Enter Oden, who when healthy has shown flashes of defensive dominance. OKC could have as many as five roster spots available next summer. Krstic, it seems, will not be re-signed, and the same likely can be said for Mo Peterson and Daequan Cook. Nick Collison is in the final year of his deal but is proving to be indispensable, while Royal Ivey is non-guaranteed for next season. Surely, the Thunder can find a place for Oden.
Consider this. Oden, who turns 23 in January, is only one year, 10 months and 20 days older than Pleiss, who is still viewed as a sizable project. And Oden has appeared in only 82 regular season games since 2007. At the end of his fourth year, he will have played the equivalent of one NBA season. That inexperience suggests two things; he still has plenty of room to grow in this league, and there is plenty of mileage left in those legs, regardless of how crummy his cartilage might be.

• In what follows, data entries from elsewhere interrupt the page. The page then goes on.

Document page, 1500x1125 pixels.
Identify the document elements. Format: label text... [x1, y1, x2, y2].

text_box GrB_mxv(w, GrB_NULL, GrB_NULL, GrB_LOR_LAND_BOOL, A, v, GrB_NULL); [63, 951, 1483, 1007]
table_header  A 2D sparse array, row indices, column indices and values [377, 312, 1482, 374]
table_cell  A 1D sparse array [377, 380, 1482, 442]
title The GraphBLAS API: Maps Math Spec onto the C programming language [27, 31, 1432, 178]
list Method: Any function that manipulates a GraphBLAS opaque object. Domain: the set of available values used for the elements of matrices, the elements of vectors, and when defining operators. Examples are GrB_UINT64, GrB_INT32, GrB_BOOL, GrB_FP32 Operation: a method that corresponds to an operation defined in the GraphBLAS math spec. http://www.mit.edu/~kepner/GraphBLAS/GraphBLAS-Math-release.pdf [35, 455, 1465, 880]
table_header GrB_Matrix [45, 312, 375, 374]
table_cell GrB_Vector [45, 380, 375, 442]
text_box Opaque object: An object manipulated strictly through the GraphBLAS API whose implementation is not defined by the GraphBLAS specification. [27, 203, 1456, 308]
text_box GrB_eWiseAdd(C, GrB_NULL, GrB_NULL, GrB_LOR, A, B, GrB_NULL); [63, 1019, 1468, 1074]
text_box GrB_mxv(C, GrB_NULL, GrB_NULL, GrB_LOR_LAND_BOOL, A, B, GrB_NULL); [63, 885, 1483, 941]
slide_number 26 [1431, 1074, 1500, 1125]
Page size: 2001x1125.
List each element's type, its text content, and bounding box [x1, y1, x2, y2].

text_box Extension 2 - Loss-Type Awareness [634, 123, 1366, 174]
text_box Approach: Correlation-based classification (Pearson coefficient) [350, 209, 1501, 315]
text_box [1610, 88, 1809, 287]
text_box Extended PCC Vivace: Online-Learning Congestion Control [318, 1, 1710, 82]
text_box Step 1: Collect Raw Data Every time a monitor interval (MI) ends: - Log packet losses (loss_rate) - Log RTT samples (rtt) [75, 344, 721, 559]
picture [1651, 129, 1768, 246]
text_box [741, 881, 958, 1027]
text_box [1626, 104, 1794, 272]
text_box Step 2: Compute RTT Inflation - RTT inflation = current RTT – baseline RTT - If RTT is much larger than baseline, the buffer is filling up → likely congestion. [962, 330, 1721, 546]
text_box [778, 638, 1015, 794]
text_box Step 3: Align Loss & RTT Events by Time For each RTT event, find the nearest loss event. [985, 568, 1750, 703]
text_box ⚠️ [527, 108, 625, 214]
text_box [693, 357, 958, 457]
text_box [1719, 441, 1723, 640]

The Thunder, meanwhile, is in great position to be patient with Oden. No pressure would be on the big man to provide a big impact. Not next season. Maybe not ever. If Oden could contribute 20 minutes a night, which is about his average over his 82-game career, OKC would have another interior defensive presence to complement its talented stable of scorers. All Oden would need to do to justify his signing is grab, say, six or seven rebounds, block about two shots and finish the occasional dump off or putback. Tons of big men stick around well into their 30s for providing precisely that. Oden has always looked like a 35-year-old. Maybe it’s time we all realize that his best shot at salvaging his career is learning how to play like one.
But the big question is how much money can Oden command?
In a league of second and third and fourth chances, you can expect several teams to bite on the bait that is a player who was billed as a once-in-a-generation center. We’ve seen it so many times, especially when it comes to big men. After failed stops in Washington, Los Angeles and Memphis, Brown still got a two-year, $8 million deal from Detroit in 2008. And this summer, Minnesota ignored how Darko Milicic wasted space in Detroit, Orlando, Memphis and New York and signed him to a four-year, $20 million deal. So somebody is going to throw some cash at Oden.
But how much is too much for the Thunder?
I don’t know how far OKC will be under the cap next season. Nobody does since the rules of a new collective bargaining agreement are still in the balance. But Oden is worth taking a considerable chance on. It’s not my money, but I’d jump at a deal starting at $2 million per. I’d probably go as high as $3.5 million per and strongly consider a $4 million annual salary over, say, three years. Maybe that’s too much. Maybe that’s not nearly enough and a franchise like New York outbids everyone to make Oden the latest in a long line of overpaid centers in a Knicks uniform.
But, if I’m Presti, Oden would definitely be in my sights next summer.